Say if we get 500wps, and we shard based on the user's ID(userID). Then we can find which database to write by using:

userId % 5

In this case each DB in the cluster of 5 shards would get 100 wps each and hence we'll be able to handle the requests properly.

We use a shard key to determine to which shard a write must be written to and choosing the proper shard key is crucial to ensure proper functioning of the system.

If we used the shard key based on user's location for an app that had 95% of the userbase from one single region, we're not exactly optimizing anything with sharding. A location based shard key would be appropriate for systems where the user base is distributed evenly across all regions.

You might have noticed that while discussing sharding we were mostly concerned about the writes-per-second or wps. Sharding is a write scalability technique that is used to optimize efficiency during writes and hence is a good fit for systems that are write heavy.
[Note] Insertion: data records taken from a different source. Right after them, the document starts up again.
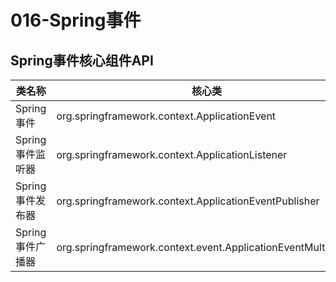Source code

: # 016-Spring事件

## Spring事件核心组件API

| 类名称           | 核心类                                                       |
| ---------------- | ------------------------------------------------------------ |
| Spring事件       | org.springframework.context.ApplicationEvent                 |
| Spring事件监听器 | org.springframework.context.ApplicationListener              |
| Spring事件发布器 | org.springframework.context.ApplicationEventPublisher        |
| Spring事件广播器 | org.springframework.context.event.ApplicationEventMulticaster |


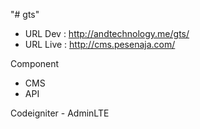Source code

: "# gts" 

- URL Dev : http://andtechnology.me/gts/
- URL Live : http://cms.pesenaja.com/

Component
- CMS
- API

Codeigniter - AdminLTE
Visual of a write heavy system accepting lot of writes

The earlier technique we discussed about having read replica's, i.e. multiple copies of the same database server can be used for read heavy systems where the no of reads per second are far more than writes.

Scaling Shards

Since each shard acts like a separate server, we are also introduced to the issue where if a shard fails, the data in the shard becomes unavailable since only that shard had the specific data. For example, if we performed sharding on our database based on location, i.e. people from India would have one shard and people from Singapore would have another and likewise for other regions. If the shard for India failed, everyone in India would lose access to that data and the app would crash in India.

To prevent this we can simple horizontally scale each shard and have multiple shard servers for each shard. It is important to note that this is an expensive operation and the trade-offs based on expense should determine which action should be taken.

Horizontal scaling of each shards

Sharding challenges

It is also important to note that once a set of shards are set up, it is quite challenging to change the architecture and the process might get expensive. If we have three shards where we write data using 'some id' % 3, then if we have to add another shard, complications may arise.

For example,

if we had 3 shards initially,

shard for id 1234 = 1234 % 3 = 1

but if we decided to add another shard, so that the total no of shards becomes 4

shard for id 1234 = 1234 % 4 = 2

that means now we have to move data in all the shard to the new shards based on the new modulo which can get quite expensive and might bring down the servers for some time. This is also an issue if you decide to remove a shard.(We can tackle this issue using a technique called Consistent Hashing)

Sharding also makes joins across tables very expensive if the tables are present in different shards and cause major issues in systems that rely on a lot of cross-joins.

In sharded systems, maintaining strong transactional guarantees (ACID) across shards also becomes challenging.

So it's crucial to understand your system's needs before choosing a scaling strategy like sharding.

Before you shard, ask: do you really need to?

Many systems can scale further using replication, caching, partitioning, or query optimization which are all simpler than dealing with cross-shard joins and data movement. Sharding is powerful, but it should be your last resort, not your first option.